Along with their best football pundits Tomás Ó Sé and Ciarán Whelan, RTÉ have brought together nine footballers and managers to chat about events but the chances are their thoughts on the proposed experimental rules will make for better quotes than a competition so far away and yet so very predictable.

Plus ça change (part two)

County final-time began in earnest this past weekend and it will continue right through the month until Dublin stage their senior football decider on the Monday of the Bank Holiday weekend, as they did last year.

September may have all but been given over to the clubs, but because the same deadlines for provincial championship starts remain the same, there has been little change in the time counties are taking to complete their competitions.

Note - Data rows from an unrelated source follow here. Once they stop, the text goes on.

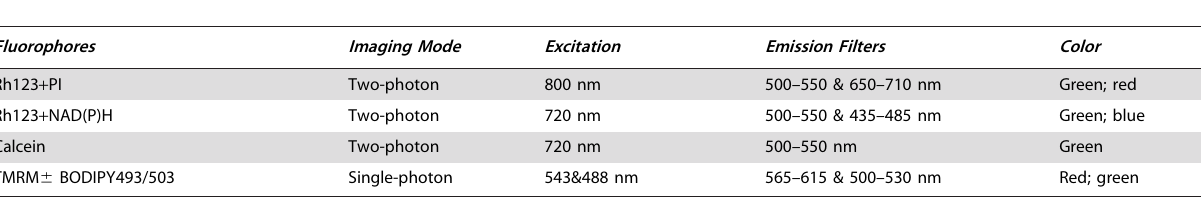
Table 2. Intravital Confocal/Multiphoton Microscopy Settings.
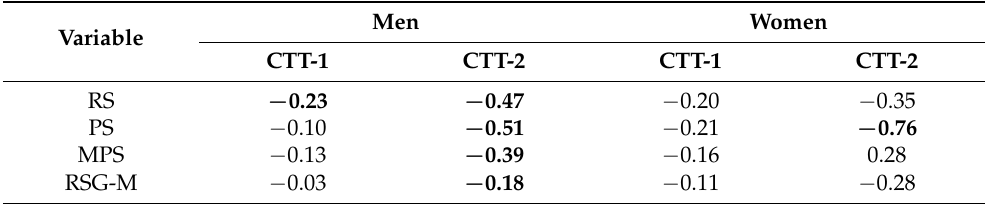
Table 2. Spearman correlation results between the study variables. Correlation coefficients in bold are significant with p <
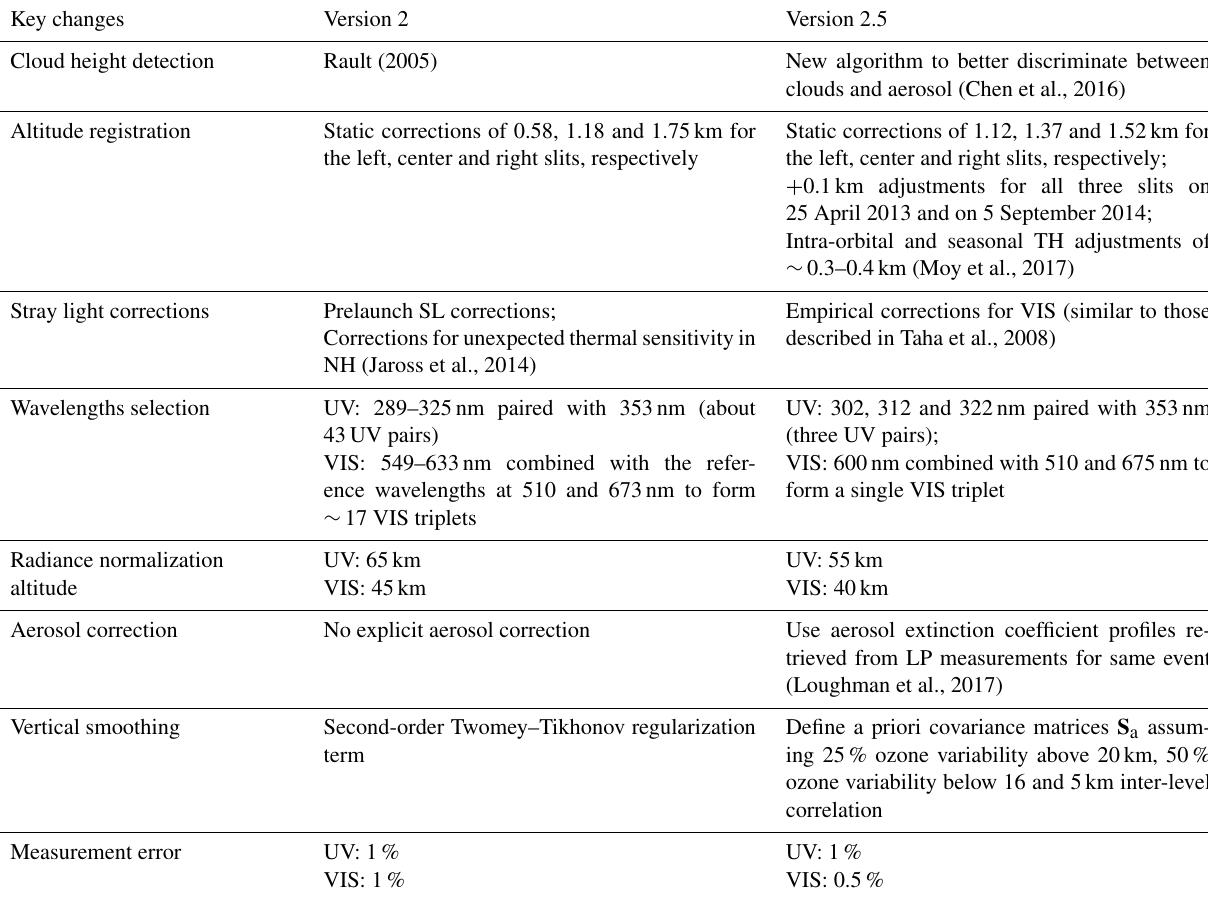
Table 1. Summary of key changes implemented in versions 2 and 2.5 relative to the base algorithm described in Rault and Loughman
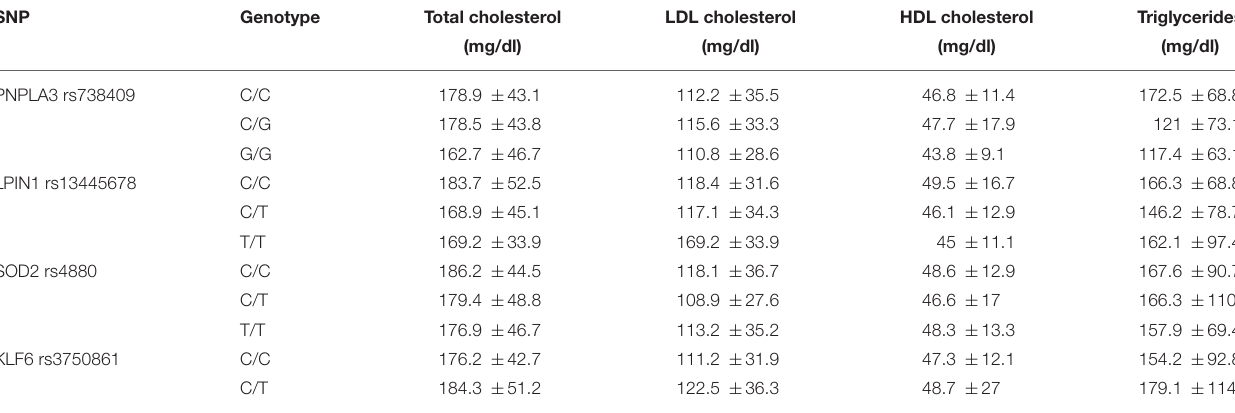
TABLE 3 | Lipid profile in the diabetic patients according to the SNPs and genotypes.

At least Waterford this year will be able to finish their SFC in time to have representation in Munster but, by and large, the completion dates for most counties are similar to those of last year. Cork finish their SHC a week earlier this year than 2017 and Waterford are two weeks ahead but Limerick will be later, as will Tipperary.

Kerry’s hurling final was played off on August 26 in contrast to October 8 last year. That early run-off won’t have much benefit for Lixnaw when they face Cashel King Cormacs in their Munster quarter-final on October 28.

At least there doesn’t appear to be any delays avoiding the embarrassment of counties’ champions not going on for provincial glory but you would need a microscope to identify where exactly the calendar changes have aided clubs.

April was, by and large, ignored as a genuine month for clubs. Just ask Liam Sheedy: “The reality is 22 of the 32 counties totally ignored the blueprint and there was no consequences for them. There is no point in us being one of the 10 that say, ‘Yes, we’ll play by the rules, while others run meaningless club games where, ultimately, their championship players aren’t being played anyway.’”

Sheedy wears a different hat now but when a former member of the GAA’s management committee is talking in such a way, eyebrows should be raised.